My first attempt was deepseek-coder-v2:236b. Long story short I couldn't get it working. As soon as I started talking about my failed attempts to use Deepseek, lots of people told me to switch to GLM-4.7-Flash-GGUF:Q6_K_XL or MiniMax-M2.1-GGUF:Q4_K_XL. I started using GLM-4.7-Flash-GGUF:Q6_K_XL to pretty good results. This was actually generating usable code.

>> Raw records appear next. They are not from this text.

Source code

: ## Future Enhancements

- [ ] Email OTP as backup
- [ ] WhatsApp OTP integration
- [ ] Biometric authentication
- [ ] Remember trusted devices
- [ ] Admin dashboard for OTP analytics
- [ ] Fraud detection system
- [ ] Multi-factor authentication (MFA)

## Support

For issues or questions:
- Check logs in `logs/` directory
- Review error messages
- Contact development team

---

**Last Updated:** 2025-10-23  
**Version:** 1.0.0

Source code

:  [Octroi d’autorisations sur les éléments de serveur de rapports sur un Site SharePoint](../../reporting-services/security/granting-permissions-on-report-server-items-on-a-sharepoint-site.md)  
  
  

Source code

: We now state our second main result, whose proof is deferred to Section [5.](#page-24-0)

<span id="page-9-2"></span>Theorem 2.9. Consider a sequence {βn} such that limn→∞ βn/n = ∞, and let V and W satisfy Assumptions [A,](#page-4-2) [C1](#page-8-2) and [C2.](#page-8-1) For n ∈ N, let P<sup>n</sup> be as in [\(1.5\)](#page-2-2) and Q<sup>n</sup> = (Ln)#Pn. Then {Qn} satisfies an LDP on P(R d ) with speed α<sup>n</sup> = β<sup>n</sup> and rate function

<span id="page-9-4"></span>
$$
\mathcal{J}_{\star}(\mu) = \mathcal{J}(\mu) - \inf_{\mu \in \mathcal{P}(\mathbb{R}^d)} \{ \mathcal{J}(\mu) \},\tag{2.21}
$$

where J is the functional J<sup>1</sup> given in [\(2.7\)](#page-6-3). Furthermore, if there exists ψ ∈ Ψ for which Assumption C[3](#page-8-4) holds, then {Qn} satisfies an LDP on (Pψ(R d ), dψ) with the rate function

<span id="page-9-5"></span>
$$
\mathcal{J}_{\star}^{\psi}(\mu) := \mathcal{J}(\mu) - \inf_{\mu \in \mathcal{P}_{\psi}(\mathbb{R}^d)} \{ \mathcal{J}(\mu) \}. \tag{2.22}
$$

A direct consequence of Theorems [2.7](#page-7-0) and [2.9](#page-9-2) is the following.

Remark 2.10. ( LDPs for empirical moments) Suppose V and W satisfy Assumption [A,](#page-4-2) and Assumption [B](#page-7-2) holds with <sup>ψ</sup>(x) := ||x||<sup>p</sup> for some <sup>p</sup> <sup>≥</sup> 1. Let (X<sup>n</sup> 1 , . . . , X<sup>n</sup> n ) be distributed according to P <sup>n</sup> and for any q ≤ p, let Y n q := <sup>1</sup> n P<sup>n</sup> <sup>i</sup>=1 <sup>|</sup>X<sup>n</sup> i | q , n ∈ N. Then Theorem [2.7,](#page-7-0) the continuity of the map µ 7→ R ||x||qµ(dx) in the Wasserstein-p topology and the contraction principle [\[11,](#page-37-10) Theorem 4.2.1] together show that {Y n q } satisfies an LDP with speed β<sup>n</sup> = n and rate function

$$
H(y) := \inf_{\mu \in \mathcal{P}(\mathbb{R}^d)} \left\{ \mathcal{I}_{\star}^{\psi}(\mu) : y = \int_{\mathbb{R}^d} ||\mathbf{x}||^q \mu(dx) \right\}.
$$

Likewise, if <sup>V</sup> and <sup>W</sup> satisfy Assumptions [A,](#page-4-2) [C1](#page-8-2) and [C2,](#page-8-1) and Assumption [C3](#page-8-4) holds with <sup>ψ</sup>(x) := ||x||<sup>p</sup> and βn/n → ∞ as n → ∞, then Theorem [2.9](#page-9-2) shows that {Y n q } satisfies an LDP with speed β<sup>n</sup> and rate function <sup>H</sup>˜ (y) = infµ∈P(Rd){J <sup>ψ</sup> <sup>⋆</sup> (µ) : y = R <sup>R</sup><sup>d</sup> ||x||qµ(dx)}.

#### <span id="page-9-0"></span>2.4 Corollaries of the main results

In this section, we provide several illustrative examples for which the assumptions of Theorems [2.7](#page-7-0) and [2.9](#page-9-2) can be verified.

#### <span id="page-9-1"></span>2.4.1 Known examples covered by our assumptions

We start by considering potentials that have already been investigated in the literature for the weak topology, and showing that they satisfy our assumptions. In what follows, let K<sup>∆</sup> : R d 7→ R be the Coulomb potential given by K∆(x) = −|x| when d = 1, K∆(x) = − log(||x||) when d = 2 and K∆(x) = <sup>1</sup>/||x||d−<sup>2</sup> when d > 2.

This was a few months ago. I know it hasn't been that long but it seems like AI is really exploding lately. I've been seeing people get crazy results for art via tools like ComfyUI and Automatic1111. Also, I think Deepseek just unveiled a new model. Idk if it's available to the public yet, but I have to ask, is there a better model for local code generation than GLM-4.7-Flash-GGUF:Q6_K_XL? Is running it from the command line with .\llama-server.exe -hf unsloth/GLM-4.7-Flash-GGUF:Q6_K_XL --alias "GLM-4.7-Flash" --host 127.0.0.1 --port 10000 --ctx-size 32000 --n-gpu-layers 99 and then connecting it to VSCodium with Continue still the best way to do what I'm trying to do?

P.S. I bought my Nvidia 5090 thinking it was the best piece of equipment for running AI locally. Should I get one of those Nvidia DGX Sparks or one of the competitors?